Egypt sent its tanks into Cairo over the weekend and its fighter planes soared through the skies overhead in an effort to persuade protesters to return home.
Military helicopters hovered over the crowds and trucks of soldiers appeared in the central square of the capital where protesters continued to call for the ouster of President Hosni Mubarak.
State media reported that Mubarak held talks with top military commanders earlier in the day, as troops attempted to enforce a 4:00 p.m. curfew in a city of some 18 million people.
Hundreds of Muslim terrorists and thousands of other inmates were freed by armed gangs from jails across the capital just before dawn on Sunday. The former prisoners rushed into the city with guns, sticks and clubs, indiscriminately smashing cars and robbing people.
The stock market was shut down and banks were closed on the order of Egypt's Central Bank. Markets across the Middle East, as well as the Dow Jones in New York, fell in response to the fear that Egypt's instability will damage its economy and that of the region.
U.S. officials told its citizens to prepare to evacuate, and private tour groups and corporations started trying to get their clients and employees out of the country. The scene at Cairo International Airport was one of crowds of travelers desperate to leave, according to U.S.-based ABC News. But dozens of flights have been canceled in the past 24 hours, and many others were delayed, leaving hapless passengers with no way out.
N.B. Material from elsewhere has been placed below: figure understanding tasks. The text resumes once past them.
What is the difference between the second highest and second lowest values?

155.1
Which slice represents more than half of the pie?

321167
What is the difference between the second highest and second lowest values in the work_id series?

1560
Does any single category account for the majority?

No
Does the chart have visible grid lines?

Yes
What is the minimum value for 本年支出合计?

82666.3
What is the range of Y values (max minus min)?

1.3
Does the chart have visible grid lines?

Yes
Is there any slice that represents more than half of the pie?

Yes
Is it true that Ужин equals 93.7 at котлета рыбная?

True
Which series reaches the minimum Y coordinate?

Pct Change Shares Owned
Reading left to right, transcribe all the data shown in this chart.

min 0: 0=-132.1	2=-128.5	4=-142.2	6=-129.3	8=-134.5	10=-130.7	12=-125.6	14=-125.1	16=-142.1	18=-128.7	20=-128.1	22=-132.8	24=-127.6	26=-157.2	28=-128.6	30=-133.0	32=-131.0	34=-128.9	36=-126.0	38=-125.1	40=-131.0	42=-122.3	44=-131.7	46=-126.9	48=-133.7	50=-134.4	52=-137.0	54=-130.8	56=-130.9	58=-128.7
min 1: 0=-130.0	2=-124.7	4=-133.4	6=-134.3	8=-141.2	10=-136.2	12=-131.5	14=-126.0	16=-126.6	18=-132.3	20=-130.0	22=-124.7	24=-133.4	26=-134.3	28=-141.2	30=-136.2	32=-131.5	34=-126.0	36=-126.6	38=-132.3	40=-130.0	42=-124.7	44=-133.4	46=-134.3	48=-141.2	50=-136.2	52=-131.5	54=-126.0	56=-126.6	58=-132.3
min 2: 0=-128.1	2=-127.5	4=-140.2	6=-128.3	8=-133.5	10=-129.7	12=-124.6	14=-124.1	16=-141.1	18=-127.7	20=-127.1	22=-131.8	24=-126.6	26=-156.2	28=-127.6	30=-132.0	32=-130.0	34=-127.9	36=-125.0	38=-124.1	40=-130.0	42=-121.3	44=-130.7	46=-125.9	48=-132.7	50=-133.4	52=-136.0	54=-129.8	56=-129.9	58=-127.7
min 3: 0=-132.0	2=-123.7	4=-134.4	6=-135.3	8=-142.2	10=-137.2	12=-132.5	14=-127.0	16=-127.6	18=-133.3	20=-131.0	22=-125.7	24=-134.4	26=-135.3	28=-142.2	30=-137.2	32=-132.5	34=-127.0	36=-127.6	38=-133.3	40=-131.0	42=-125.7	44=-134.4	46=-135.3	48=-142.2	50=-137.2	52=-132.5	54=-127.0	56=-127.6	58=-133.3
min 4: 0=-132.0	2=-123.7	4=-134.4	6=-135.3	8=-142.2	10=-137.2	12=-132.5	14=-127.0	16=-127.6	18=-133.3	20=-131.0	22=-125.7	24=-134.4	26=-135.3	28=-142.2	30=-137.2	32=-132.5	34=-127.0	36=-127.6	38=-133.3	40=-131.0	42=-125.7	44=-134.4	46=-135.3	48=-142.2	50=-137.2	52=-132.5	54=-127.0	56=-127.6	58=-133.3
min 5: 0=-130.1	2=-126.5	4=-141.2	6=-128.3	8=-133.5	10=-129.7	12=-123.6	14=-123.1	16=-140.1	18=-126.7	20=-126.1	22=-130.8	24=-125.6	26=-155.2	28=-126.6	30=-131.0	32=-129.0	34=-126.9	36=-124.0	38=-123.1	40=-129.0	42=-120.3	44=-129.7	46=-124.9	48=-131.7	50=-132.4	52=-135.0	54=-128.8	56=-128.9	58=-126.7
Meanwhile, Secretary of State Hillary Clinton told reporters the U.S. expects the protests will lead to free and fair elections as part of an "orderly" transition to "real democracy."
Israel's Prime Minister Binyamin Netanyahu, however, told the Cabinet on Sunday that he and other officials were "anxiously monitoring what is happening in Egypt and [elsewhere]." He added that he had consulted with U.S. President Barack Obama, as well as Secretary Clinton, and with Israel's leadership and top intelligence brass in an effort to "continue and maintain stability and security in our region."